Shiloh’s work on food sovereignty within the indigenous community has led her to develop community gardens in Romanowski Park that grow traditional foods, and cooking classes to rediscover traditional Native American meals. “As the community garden grew, the community realized that they cared about how their food was grown,” she said. “Was it done in an ethical way? Did it respect mother earth? They wanted to make sure that culture and tradition were part of how their food is produced. So that means incorporating song and ceremony and prayers to the planting and harvesting.”

With the help of Shiloh’s project poverty-stricken families feel they can make life-changes. “It’s exciting to watch. They’re making connections of where their food comes from and their relationship to that food. That changes people, ” she said.

Food offers an emotional connection to urban tribes-people in cities including Detroit, Seattle and Chicago who are looking to strengthen bonds to family and cultural roots.

Shelley Means, 55, is one of the many city dwelling tribes people who see traditional meals and sharing stories over food as keys to unlock history and family traditions. Shelley’s mother is from the White Earth Nation and her father was Lakota. She grew up in the city knowing very little of her family history.

As a young girl she recalls that her grandfather would send packets of wild rice and occasionally they would visit him for gatherings in Bemidji, Minnesota. She realized that some of her most powerful childhood memories are gatherings where hundreds of tribe members gathered for meals with bowls of wild rice. “I can’t remember much about the reason for the gathering, but I do remember the smell and taste of wild rice,” she recalls.

A boat-sized haul of wild rice.

A boat-sized haul of wild rice. Photo by Jo Erickson.

These memories drove Shelley to seek out family members who could tell her more about her family and traditions. One of her aunts told her what she knew so that Shelly could in turn pass on family history to her son.
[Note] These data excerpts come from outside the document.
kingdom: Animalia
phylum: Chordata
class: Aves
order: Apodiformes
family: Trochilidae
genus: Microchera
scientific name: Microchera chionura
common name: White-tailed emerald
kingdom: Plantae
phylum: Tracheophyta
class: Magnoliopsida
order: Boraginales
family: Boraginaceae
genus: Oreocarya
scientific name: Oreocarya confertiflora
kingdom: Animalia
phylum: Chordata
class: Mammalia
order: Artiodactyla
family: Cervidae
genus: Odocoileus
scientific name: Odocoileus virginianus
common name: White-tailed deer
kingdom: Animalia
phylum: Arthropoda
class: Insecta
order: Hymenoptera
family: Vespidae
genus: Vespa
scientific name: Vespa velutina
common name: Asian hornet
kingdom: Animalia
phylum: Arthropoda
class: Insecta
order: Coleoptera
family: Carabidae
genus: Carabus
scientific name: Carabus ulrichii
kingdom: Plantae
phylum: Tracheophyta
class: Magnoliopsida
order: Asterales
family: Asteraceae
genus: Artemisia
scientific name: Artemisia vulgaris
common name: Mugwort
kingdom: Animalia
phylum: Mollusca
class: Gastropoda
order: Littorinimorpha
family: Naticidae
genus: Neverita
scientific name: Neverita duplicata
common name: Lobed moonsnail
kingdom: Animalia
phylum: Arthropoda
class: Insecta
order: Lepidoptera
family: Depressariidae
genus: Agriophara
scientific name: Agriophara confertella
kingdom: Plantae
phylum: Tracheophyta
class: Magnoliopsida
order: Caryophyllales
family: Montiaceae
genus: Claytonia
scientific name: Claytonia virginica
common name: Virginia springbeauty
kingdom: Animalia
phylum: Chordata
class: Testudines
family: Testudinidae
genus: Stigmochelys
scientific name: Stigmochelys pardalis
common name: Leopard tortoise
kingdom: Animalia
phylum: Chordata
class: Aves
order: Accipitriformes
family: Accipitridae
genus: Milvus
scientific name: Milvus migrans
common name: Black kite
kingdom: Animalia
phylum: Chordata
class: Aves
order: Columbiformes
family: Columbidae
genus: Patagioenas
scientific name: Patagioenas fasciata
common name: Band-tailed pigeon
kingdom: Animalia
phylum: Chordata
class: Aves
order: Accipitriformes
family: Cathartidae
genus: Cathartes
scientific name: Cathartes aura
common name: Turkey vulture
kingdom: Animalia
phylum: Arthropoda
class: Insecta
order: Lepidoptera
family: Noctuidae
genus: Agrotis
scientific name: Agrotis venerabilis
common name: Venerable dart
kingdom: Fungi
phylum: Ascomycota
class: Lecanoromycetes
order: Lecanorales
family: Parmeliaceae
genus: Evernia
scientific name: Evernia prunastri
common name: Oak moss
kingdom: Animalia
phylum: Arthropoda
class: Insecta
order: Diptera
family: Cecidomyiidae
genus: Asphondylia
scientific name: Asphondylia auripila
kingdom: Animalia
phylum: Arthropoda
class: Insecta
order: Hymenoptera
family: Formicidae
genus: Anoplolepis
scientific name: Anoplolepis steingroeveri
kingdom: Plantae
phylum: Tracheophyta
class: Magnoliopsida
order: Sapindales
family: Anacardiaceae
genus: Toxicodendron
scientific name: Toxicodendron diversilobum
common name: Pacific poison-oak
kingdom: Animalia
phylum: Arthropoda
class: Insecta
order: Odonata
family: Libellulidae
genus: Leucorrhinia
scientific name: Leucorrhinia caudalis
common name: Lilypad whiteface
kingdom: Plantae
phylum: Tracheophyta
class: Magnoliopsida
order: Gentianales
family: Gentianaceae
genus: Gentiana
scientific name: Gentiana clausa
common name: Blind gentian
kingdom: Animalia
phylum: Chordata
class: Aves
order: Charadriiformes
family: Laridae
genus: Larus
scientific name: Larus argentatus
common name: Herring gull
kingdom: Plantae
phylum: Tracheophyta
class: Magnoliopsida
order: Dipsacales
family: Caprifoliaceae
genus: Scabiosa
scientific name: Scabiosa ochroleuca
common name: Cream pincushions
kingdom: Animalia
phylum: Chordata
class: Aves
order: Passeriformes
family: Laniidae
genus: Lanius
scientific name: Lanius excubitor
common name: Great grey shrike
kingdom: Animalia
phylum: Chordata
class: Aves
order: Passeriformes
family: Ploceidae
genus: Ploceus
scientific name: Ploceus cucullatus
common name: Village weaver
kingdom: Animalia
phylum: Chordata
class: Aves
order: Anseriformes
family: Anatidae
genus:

Whenever she thinks about wild rice, she thinks about her family. She smiles as she recalls how her uncle would grind the grain to make bread and her mother prepared wild rice, “She’d heat it up in the microwave, then put a bit of milk and black pepper, that’s her favorite thing.”

Threats to Wild Rice

According to Barb Barton, Aquatic Resource Specialist at the Michigan Department of Transportation, restoring native wild rice across the state will take several years to accomplish.

One of the biggest challenges is the decimation of wild rice found in the north of the state. “There were 212 historical wild rice sites scattered across the state dating back to the 1800’s, but only 14 are known to still exist,” says Barton, author of “Manoomin: The Story of Wild Rice in Michigan.”

Zizania palustris, a native wild rice plant found in northern Michigan, is on the threatened species list. In the last two years Michigan’s Department of Natural Resources has worked with tribes to restore some of the old rice sites.

In Michigan wild rice harvesting is unregulated. That’s in contrast to Minnesota and Wisconsin, where state laws give tribes sovereignty over wild rice. Tribal members carry permits to harvest rice and non-tribal ricers buy licenses. Despite these challenges, Michigan’s wild rice restoration project has replanted and manages 136 native wild rice beds. At the same time more and more urban tribes people are rediscovering the value of returning to a traditional diet of wild rice.

There is still a long way to go before northern wild rice is taken off the threatened species list. If Michigan were to lose its native wild rice, “it would be devastating,” says Shelly Means. “The stories will still be here, but the rice will not.”